For some, hope -- seeing present challenges in a positive light, living in the expectancy that the future will turn out well -- seems to come easily. This trait can be as relentless and annoying as Mary Poppins -- and as inspiring as a dying friend who cheerfully hopes for a few days without pain and gratefully accepts the last small pleasures of life.
For others, hope is more fragile. An uncertain medical diagnosis, betrayal by a close friend or a professional setback can loom so large that it blocks out the sun, leaving the rest of life in shadows.
Many religious traditions call hope a virtue. If so, it is the unfairest of virtues, because it seems more like a talent -- an aptitude some of us lack. So much about hopefulness is related to temperament. And so much about temperament is related to genetics.
Studies show that identical twins -- even those who grow up separately -- tend to have similar levels of adult happiness. "Such findings," according to a Newsweek article, "suggest that while we all experience ups and downs, our moods revolve around the emotional base lines or 'set points' we're born with."
And mood problems can be complicated not only by chemistry but also by astronomy. Reduced levels of light in the fall and winter decrease the production of serotonin -- the chemical that manages and elevates our moods -- sometimes reinforcing anxiety, social withdrawal and feelings of hopelessness. Perhaps this is one reason that pagan cultures celebrated the winter solstice -- the turn toward more sunlight and serotonin -- with feasting and gift-giving.
Christianity absorbed these pagan traditions but gave a radically different reason for hope -- a hope that has nothing to do with our circumstances or the chemistry of our brains. The most extraordinary element of the Christmas story is the passivity of its participants.
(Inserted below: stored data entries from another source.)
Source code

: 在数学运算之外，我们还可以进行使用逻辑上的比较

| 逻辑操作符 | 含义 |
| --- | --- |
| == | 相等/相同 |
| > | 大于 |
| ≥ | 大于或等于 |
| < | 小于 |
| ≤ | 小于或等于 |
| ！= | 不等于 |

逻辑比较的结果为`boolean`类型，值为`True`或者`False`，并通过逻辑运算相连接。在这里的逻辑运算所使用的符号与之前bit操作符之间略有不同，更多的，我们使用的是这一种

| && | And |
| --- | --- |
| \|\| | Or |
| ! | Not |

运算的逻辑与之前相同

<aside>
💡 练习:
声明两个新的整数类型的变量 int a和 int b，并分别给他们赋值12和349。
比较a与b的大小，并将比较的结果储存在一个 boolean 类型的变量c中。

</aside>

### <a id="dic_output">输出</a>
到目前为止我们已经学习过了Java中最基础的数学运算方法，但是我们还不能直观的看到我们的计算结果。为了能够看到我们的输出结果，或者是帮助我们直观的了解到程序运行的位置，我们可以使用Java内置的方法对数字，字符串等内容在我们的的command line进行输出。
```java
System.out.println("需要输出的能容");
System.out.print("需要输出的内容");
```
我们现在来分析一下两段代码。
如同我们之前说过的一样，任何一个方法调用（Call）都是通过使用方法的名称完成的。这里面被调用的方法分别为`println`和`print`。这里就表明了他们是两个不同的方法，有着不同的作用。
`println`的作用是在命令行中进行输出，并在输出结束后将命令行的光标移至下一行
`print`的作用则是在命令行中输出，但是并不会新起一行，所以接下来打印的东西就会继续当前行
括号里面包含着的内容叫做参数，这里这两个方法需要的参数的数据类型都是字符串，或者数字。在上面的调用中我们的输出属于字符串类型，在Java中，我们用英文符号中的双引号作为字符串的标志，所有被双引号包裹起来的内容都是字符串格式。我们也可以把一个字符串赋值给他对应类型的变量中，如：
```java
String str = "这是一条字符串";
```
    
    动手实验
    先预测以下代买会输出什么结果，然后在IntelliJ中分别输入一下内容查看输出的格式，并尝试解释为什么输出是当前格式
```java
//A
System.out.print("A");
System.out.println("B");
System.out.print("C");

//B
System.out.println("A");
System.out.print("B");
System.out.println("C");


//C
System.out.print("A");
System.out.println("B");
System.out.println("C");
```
From shepherds to kings, they do little but loiter. They feel fear or expectancy, but these emotions matter not at all to the events they experience. They are like bystanders witnessing the invasion that will eventually liberate them.
This invasion comes with a dangerous humility -- encouraging hope particularly for the poor and oppressed. Mary seems to realize the revolutionary inversion of values that has taken place, praising a God who scatters the proud, humbles the mighty, feeds the hungry and sends the rich away empty. The scales of the universe have been re-weighted in favor of the weak.
And the hope of Christmas came, not in spite of human suffering but in the midst of it -- delivered in the obscurity of a stable, caked with the mud of daily life and fulfilled in the despair of Gethsemane. The strangest Christmas verse of all is the message from Simeon to Mary: "And thy own soul a sword shall pierce." But for some of us, it is comforting that the deepest kinds of hope have nothing to do with optimism.
For all these reasons, the hope of Christmas seems unlikely. From the beginning, many have found it so. But countless millions have also found in that story a comfort deeper than their darkest hours -- a hope that survives even among the ruins.
During the latter, paranoid days of Adolf Hitler's regime, the Nazis swept up a 37-year-old Jesuit priest named Alfred Delp. While in prison, facing hanging, he wrote a sermon on Advent -- the Christian liturgical season that culminates in Christmas Day. And his words in that pitiless winter speak to us still:
"Oh, if it ever happens that we forget the message and the promises; if all we know is the four walls and the prison windows of our gray days; if we can no longer hear the gentle step of the announcing angels; if our soul no longer is at once shaken and exalted by their whispered word -- then it will be all over with us. We are living wasted time and are dead before they do us any harm. . . . Space is still filled with the noise of destruction and annihilation, the shouts of self-assurance and arrogance. . . . But just beyond the horizon the eternal realities stand silent in their age-old longing. There shines on us the first mild light of the radiant fulfillment to come. From afar sound the first notes as of pipes and singing boys, not yet discernible as a song or melody. It is all far off still, and only just announced and foretold. But it is happening. This is today. And tomorrow the angels will tell what has happened with loud rejoicing voices, and we shall know it and be glad, if we have believed and trusted in Advent."